> Short exercise: Please copy out every one of the items below, swapping "top-left" for "upper-left" and keeping everything else the same.

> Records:

-- begin --

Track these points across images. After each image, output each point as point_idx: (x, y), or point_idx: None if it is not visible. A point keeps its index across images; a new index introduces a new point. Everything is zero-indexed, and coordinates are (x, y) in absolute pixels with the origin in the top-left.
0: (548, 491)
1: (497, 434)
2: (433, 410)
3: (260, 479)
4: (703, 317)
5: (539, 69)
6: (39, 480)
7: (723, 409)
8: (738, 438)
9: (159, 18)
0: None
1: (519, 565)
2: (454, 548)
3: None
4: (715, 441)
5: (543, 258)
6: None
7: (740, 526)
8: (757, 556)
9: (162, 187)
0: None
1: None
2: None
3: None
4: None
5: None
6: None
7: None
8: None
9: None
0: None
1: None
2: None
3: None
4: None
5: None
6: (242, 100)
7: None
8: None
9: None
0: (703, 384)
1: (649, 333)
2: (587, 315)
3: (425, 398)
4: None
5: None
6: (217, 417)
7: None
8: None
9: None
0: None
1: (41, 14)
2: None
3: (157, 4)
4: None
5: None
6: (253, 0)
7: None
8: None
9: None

-- end --

> The solution:
Track these points across images. After each image, output each point as point_idx: (x, y), or point_idx: None if it is not visible. A point keeps its index across images; a new index introduces a new point. Everything is zero-indexed, and coordinates are (x, y) in absolute pixels with the origin in the upper-left.
0: (548, 491)
1: (497, 434)
2: (433, 410)
3: (260, 479)
4: (703, 317)
5: (539, 69)
6: (39, 480)
7: (723, 409)
8: (738, 438)
9: (159, 18)
0: None
1: (519, 565)
2: (454, 548)
3: None
4: (715, 441)
5: (543, 258)
6: None
7: (740, 526)
8: (757, 556)
9: (162, 187)
0: None
1: None
2: None
3: None
4: None
5: None
6: None
7: None
8: None
9: None
0: None
1: None
2: None
3: None
4: None
5: None
6: (242, 100)
7: None
8: None
9: None
0: (703, 384)
1: (649, 333)
2: (587, 315)
3: (425, 398)
4: None
5: None
6: (217, 417)
7: None
8: None
9: None
0: None
1: (41, 14)
2: None
3: (157, 4)
4: None
5: None
6: (253, 0)
7: None
8: None
9: None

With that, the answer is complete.